**WHAT IS NEEDED:**
Output all entries verbatim. Skip pictures.

Saved data entries

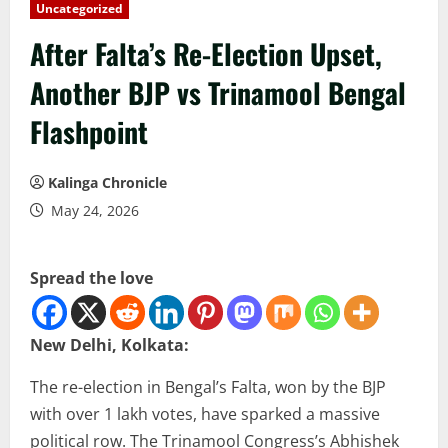
Uncategorized
After Falta’s Re-Election Upset,
Another BJP vs Trinamool Bengal
Flashpoint
Kalinga Chronicle
May 24, 2026
Spread the love
New Delhi, Kolkata:
The re-election in Bengal’s Falta, won by the BJP
with over 1 lakh votes, have sparked a massive
political row. The Trinamool Congress’s Abhishek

**ANSWER FOR THIS EXERCISE:**
Uncategorized
After Falta’s Re-Election Upset,
Another BJP vs Trinamool Bengal
Flashpoint
Kalinga Chronicle
May 24, 2026
Spread the love
New Delhi, Kolkata:
The re-election in Bengal’s Falta, won by the BJP
with over 1 lakh votes, have sparked a massive
political row. The Trinamool Congress’s Abhishek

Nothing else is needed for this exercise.